■ Problem requirements
Where the word "ХЛЕБ" occurs in a line of the listing, please copy the line.

■ Source data

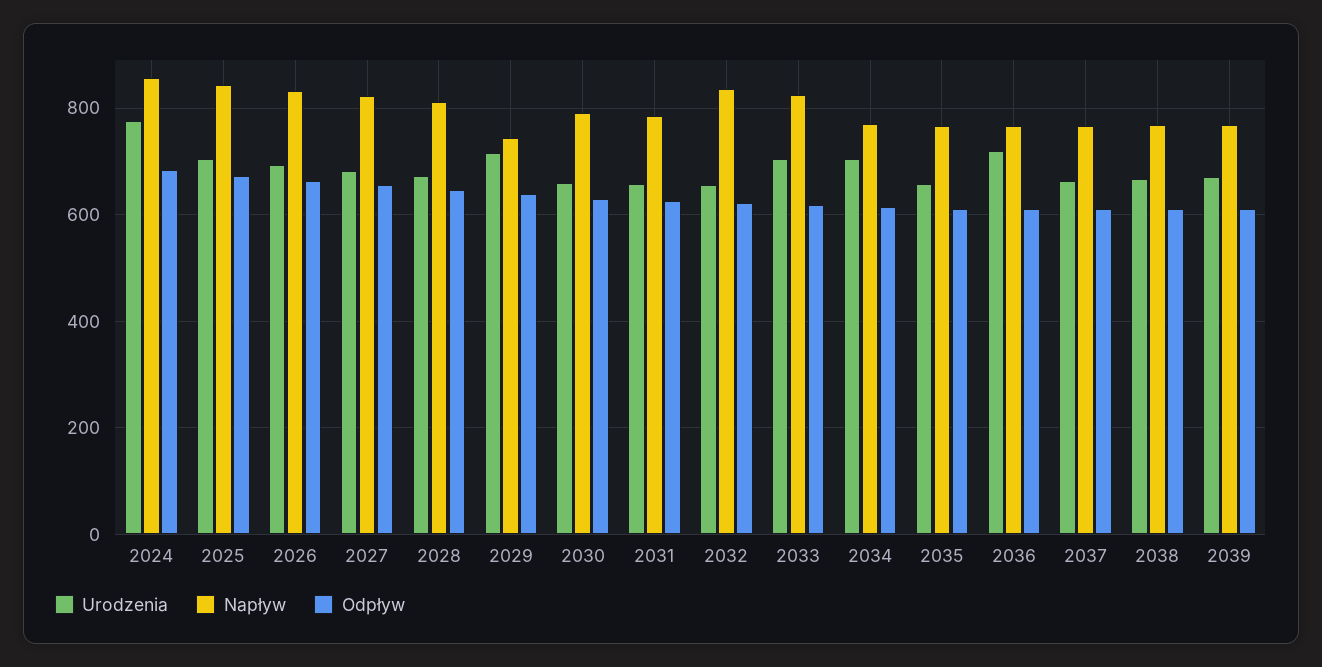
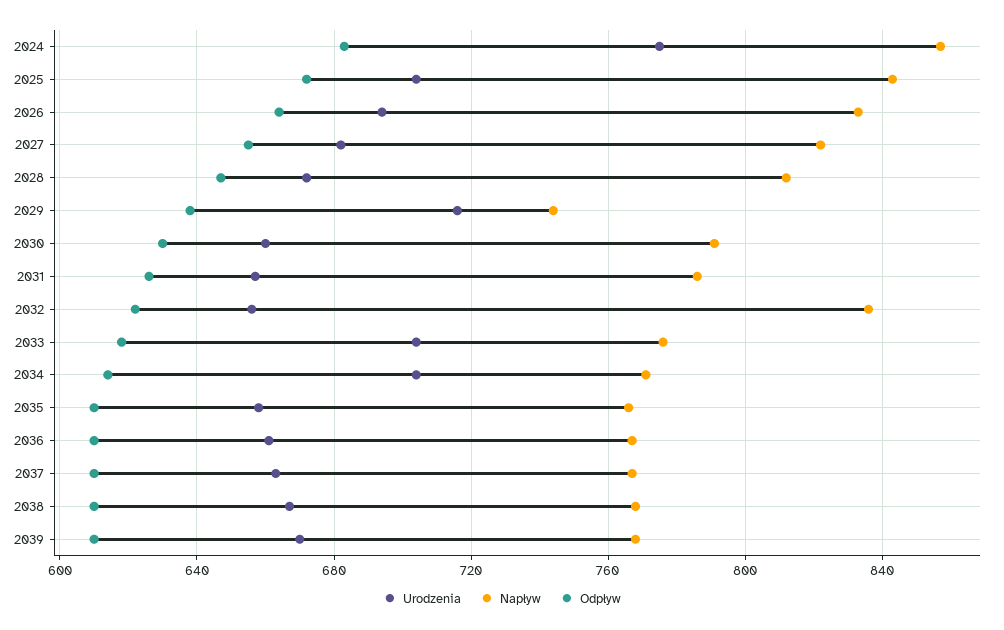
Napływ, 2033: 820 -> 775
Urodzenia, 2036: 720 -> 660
==
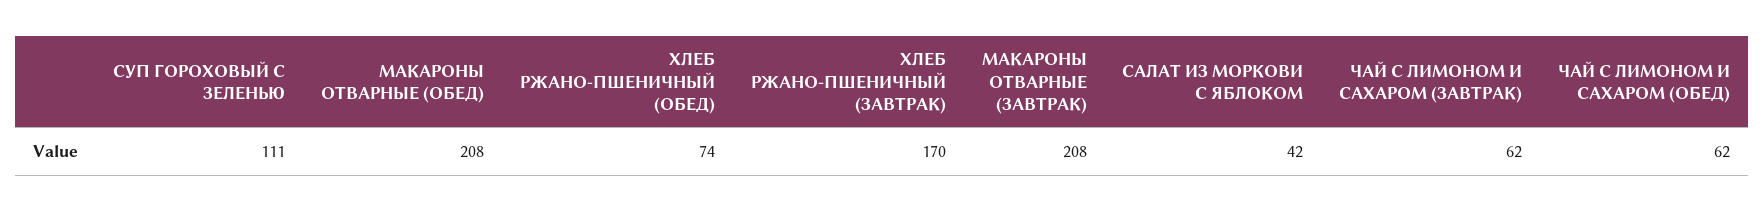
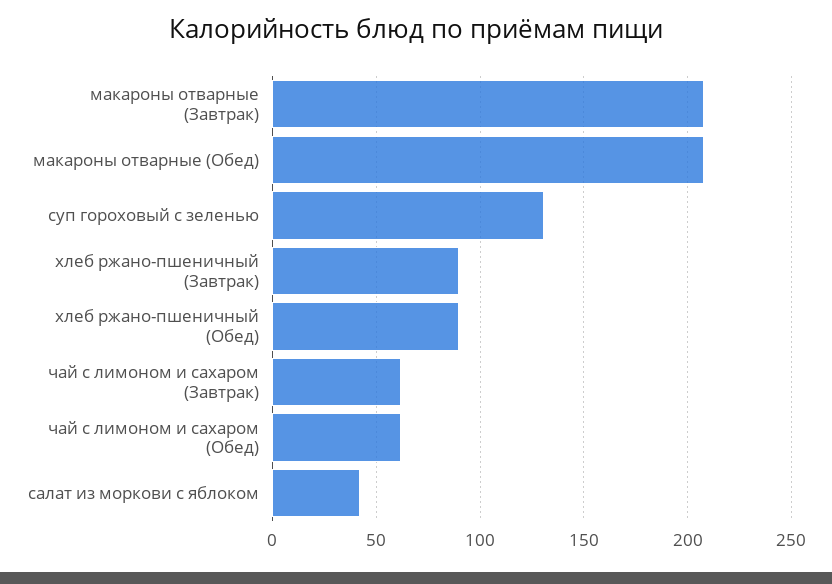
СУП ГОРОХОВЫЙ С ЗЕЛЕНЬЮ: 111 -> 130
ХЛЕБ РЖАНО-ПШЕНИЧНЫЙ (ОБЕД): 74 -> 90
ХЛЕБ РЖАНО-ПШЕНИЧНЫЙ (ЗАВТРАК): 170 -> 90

■ Exercise result
ХЛЕБ РЖАНО-ПШЕНИЧНЫЙ (ОБЕД): 74 -> 90
ХЛЕБ РЖАНО-ПШЕНИЧНЫЙ (ЗАВТРАК): 170 -> 90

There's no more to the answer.